Turning and turning in the widening gyre
The falcon cannot hear the falconer;
Things fall apart; the centre cannot hold;
Mere anarchy is loosed upon the world,
-The Second Coming, WB Yeats
Yeats could have been channelling the spirit of the modern political campaign manager. For nearly twenty years political parties and candidates have been successful in imposing previously undreamed controls on campaigns. There are controls on what candidates wear, where they go, who they talk to and what they say. Locations are chosen as backdrops- rather than as places to visit in their own right.
The campaign playing out on the TV screen and in the newspapers always seems to be happening somewhere else.
Participative Politics is a difficult, unpredictable beast. If you’re a professional politician you will be able to exert much more control over your fate if you can limit the numbers and types of voters who (a) get involved with the campaign and (b) vote.
Limiting discussion to that day’s talking points introduces controls on the most dangerous area of politics- what is being debated and discussed.
When RTE news discussed VoteTube, Terry Prone from Carr Communications was brought in to solemnly intone that while it was good to have a web presence if you were a candidate, an uncontrolled presence could be desperately dangerous. The report ended with the statement that there were risks associated with the new internet video technology- specifically that voters might start to respond to candidates.
The risk to a healthy democracy actually comes when voters stop responding to candidates and don’t see any point in expressing their own opinions.
Happily, the net is here to give the rest of us a chance to talk back. It can’t be controlled and like a Hydra, it has a thousand different faces, each recognised by a different set of people as talking to them- little wonder Ms.
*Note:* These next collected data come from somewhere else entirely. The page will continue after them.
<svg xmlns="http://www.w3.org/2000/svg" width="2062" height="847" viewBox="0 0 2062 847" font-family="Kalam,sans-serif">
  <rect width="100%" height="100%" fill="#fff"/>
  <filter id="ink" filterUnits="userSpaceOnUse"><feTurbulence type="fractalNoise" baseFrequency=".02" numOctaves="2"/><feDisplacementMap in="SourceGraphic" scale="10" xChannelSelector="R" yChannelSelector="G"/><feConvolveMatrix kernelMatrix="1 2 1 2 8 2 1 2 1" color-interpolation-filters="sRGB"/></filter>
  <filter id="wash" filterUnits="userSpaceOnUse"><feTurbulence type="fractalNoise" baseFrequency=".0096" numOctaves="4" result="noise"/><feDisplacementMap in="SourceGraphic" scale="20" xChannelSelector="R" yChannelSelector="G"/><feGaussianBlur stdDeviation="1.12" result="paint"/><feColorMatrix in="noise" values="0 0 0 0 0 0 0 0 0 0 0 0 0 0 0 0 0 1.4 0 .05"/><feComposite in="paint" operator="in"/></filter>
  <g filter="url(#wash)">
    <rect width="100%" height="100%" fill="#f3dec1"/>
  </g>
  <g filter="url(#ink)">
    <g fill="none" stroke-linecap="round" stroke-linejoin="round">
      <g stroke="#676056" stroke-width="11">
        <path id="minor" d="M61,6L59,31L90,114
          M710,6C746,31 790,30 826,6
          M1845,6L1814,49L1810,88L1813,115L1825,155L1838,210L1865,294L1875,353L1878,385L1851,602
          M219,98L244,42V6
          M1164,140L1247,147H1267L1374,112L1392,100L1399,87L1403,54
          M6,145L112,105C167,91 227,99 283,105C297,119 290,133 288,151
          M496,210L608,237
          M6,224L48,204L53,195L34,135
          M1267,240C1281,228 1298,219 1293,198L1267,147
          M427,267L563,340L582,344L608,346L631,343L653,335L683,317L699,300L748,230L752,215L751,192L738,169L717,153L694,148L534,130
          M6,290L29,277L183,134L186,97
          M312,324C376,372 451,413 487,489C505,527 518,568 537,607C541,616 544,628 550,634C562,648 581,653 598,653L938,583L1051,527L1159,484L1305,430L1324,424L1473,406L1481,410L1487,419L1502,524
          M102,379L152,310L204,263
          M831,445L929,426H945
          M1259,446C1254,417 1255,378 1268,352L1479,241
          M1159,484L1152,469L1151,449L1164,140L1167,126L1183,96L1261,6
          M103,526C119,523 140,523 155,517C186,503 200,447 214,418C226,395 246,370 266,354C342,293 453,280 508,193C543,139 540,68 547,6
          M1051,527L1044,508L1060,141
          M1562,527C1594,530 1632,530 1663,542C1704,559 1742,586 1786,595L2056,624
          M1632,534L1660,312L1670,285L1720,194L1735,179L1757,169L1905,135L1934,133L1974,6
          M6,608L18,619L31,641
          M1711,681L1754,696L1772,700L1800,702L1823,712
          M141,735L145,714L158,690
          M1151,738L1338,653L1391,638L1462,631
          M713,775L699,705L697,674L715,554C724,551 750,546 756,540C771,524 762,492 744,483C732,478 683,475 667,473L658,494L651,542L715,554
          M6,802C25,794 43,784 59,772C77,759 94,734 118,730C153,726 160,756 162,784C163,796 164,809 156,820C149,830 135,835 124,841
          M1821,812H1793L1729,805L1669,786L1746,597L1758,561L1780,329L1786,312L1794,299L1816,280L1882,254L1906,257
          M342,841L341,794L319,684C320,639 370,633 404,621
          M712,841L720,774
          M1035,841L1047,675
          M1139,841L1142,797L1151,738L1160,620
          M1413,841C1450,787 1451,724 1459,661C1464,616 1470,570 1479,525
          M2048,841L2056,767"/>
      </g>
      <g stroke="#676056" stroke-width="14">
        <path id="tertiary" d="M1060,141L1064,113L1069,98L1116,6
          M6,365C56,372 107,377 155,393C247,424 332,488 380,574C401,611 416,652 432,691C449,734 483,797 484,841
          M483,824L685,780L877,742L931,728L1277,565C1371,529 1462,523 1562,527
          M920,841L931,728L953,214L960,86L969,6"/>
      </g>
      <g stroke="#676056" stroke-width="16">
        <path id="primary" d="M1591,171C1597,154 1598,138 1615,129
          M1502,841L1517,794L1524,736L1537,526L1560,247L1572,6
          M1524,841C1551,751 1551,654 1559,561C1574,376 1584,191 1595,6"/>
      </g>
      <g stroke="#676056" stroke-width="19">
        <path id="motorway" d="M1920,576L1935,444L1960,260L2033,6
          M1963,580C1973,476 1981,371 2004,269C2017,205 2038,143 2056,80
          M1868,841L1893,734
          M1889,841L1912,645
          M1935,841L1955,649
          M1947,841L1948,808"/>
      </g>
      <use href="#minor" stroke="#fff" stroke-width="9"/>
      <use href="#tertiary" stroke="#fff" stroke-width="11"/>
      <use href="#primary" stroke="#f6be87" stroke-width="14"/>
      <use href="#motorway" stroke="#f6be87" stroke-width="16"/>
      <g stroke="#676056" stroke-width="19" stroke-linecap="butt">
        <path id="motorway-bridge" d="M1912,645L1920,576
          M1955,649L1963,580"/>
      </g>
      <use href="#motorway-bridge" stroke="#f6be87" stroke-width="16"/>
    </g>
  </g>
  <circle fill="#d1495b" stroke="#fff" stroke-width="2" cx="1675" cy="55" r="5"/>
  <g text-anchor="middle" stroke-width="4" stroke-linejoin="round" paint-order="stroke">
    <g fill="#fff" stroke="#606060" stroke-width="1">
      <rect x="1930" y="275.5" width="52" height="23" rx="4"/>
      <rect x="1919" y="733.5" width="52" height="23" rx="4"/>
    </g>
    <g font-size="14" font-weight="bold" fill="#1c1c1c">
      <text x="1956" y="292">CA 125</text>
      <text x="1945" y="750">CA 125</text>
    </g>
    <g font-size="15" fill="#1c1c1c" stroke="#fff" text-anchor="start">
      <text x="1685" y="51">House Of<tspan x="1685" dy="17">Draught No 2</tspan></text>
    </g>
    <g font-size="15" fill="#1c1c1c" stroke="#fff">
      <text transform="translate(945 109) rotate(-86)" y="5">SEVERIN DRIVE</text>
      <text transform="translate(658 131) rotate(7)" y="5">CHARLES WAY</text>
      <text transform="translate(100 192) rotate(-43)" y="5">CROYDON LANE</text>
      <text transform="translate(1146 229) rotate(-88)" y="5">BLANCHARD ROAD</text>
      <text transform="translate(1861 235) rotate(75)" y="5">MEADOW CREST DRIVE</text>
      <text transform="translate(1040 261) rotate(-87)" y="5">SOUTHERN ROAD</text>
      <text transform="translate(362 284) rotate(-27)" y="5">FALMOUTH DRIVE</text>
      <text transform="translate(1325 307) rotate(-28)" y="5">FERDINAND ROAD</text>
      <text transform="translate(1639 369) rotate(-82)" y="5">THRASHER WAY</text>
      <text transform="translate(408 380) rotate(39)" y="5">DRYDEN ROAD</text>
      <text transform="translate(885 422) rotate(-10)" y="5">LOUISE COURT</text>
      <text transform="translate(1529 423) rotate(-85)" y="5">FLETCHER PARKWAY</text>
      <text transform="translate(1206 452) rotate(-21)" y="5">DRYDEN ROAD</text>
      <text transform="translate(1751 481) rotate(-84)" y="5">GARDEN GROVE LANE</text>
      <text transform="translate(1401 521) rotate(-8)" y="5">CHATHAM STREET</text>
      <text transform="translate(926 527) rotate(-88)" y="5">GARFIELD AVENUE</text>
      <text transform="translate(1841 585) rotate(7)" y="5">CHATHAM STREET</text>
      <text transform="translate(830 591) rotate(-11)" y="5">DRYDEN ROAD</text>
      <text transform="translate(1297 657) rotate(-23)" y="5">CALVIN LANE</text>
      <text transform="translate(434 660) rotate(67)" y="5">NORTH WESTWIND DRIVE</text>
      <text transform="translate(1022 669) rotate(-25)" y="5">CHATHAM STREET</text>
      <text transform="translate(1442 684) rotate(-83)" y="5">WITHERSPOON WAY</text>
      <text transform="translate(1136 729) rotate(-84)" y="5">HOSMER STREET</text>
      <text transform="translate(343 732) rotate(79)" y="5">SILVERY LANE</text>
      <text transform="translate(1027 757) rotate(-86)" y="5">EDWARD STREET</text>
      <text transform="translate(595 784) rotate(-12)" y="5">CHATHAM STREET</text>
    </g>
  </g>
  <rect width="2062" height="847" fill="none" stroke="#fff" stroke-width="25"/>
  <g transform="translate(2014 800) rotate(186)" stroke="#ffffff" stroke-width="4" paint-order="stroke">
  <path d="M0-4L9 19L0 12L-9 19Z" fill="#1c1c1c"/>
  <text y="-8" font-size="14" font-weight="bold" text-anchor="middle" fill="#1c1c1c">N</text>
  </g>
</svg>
Prone is so worried by it.
As an example of what might yet come, we present a mysterious little video from the Labour Party.
Except it is a Labour Party from a universe nearly the same as ours, where Party Leader Pat Raps is a young American in a suit who makes the life of ordinary working sorts easier by his presence. It’s funny (in both senses of the word) and gets its pro-Labour message across. It would never have been allowed by Labour party head office if they’d been asked for permission. Instead, its creator, James Beckham, didn’t have to ask anyone’s permission. He just said his piece.
The centre cannot hold. But perhaps it is democracy which is unleashed upon the world as a result.